**SOURCE PASSAGE**
- Date: 5–11 November
- Edition: 2nd
- Category: Colgate Series (AAA)
- Draw: 32S/16D
- Prize money: $100,000
- Surface: Carpet / indoor
- Location: Filderstadt, West Germany
- Venue: Tennis Sporthalle Filderstadt

Champions

Singles
- Tracy Austin

Doubles
- Billie Jean King Martina Navratilova
| Women's Stuttgart Open |

= 1979 Porsche Tennis Grand Prix =

The 1979 Porsche Tennis Grand Prix was a women's singles tennis tournament played on indoor carpet courts at the Tennis Sporthalle Filderstadt in Filderstadt in West Germany. The event was part of the AAA (Note: Tournaments with prize money for the women of at least $100,000.) category of the 1979 Colgate Series. It was the second edition of the tournament and was held from 5 November through 11 November 1979. Third-seeded Tracy Austin won the singles event, successfully defending her 1978 title, after defeating world No. 1 Martina Navratilova in the final. Austin was entitled to $20,000 first-prize money but elected to receive a Porsche 924 instead.

**SUPPLIED MATERIAL**
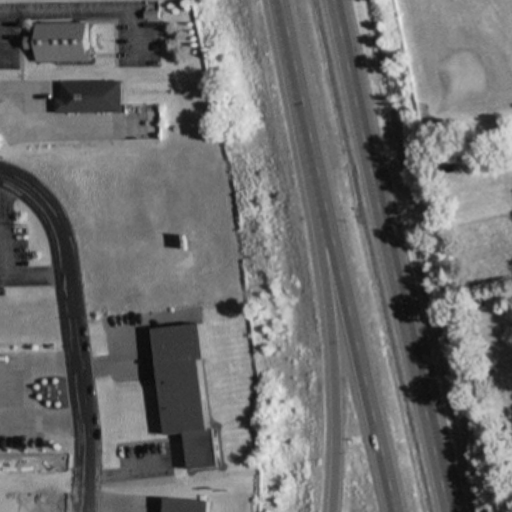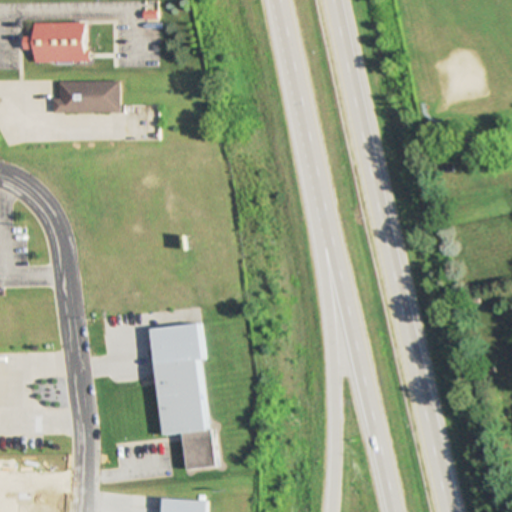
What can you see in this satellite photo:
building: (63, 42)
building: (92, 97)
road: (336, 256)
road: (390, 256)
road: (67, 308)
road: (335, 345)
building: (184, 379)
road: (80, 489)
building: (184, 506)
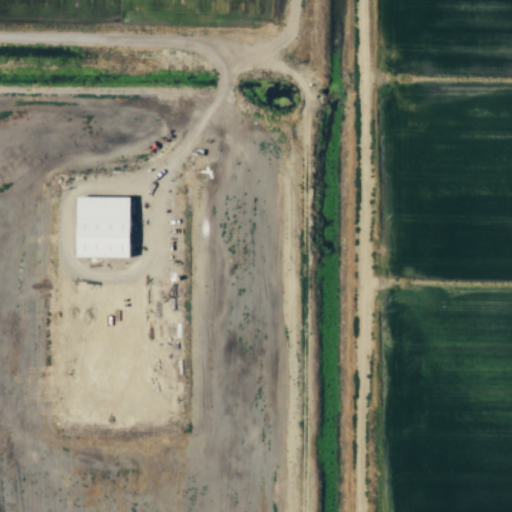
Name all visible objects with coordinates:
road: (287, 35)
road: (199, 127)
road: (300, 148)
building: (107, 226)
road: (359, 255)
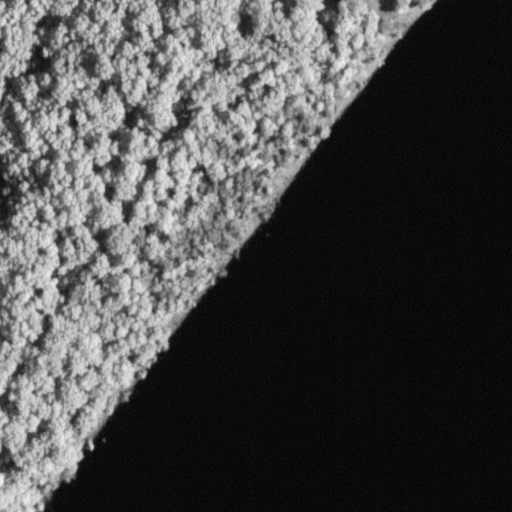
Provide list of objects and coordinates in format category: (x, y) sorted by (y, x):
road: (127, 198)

...

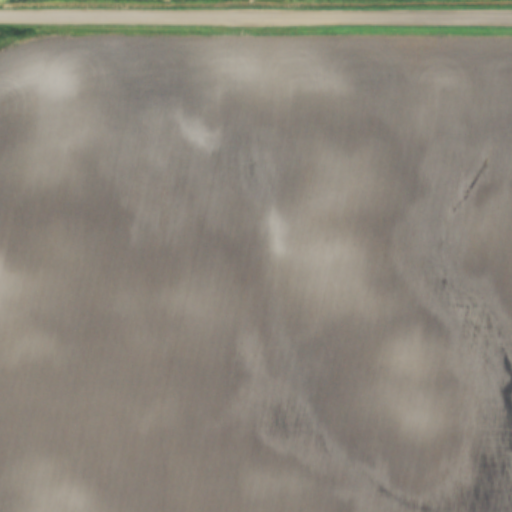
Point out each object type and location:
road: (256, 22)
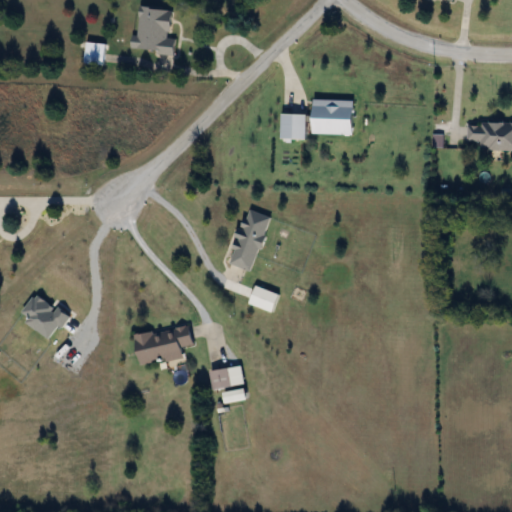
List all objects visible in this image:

==

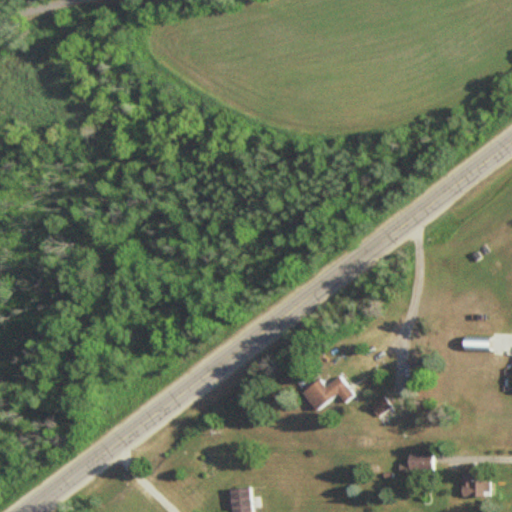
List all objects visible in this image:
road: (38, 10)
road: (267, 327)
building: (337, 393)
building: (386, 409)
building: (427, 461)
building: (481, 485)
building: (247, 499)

**REQUIRED TASKS**
[1] Write out the entire 1979 Porsche Tennis Grand Prix passage from above, word for word.
[2] From the entries above, pull out each line that contains the word "objects".

**TASK ANSWERS**
[1]
- Date: 5–11 November
- Edition: 2nd
- Category: Colgate Series (AAA)
- Draw: 32S/16D
- Prize money: $100,000
- Surface: Carpet / indoor
- Location: Filderstadt, West Germany
- Venue: Tennis Sporthalle Filderstadt

Champions

Singles
- Tracy Austin

Doubles
- Billie Jean King Martina Navratilova
| Women's Stuttgart Open |

= 1979 Porsche Tennis Grand Prix =

The 1979 Porsche Tennis Grand Prix was a women's singles tennis tournament played on indoor carpet courts at the Tennis Sporthalle Filderstadt in Filderstadt in West Germany. The event was part of the AAA (Note: Tournaments with prize money for the women of at least $100,000.) category of the 1979 Colgate Series. It was the second edition of the tournament and was held from 5 November through 11 November 1979. Third-seeded Tracy Austin won the singles event, successfully defending her 1978 title, after defeating world No. 1 Martina Navratilova in the final. Austin was entitled to $20,000 first-prize money but elected to receive a Porsche 924 instead.

[2]
Name all visible objects with coordinates:
Provide list of objects and coordinates in format category: (x, y) sorted by (y, x):
List all objects visible in this image:
List all objects visible in this image:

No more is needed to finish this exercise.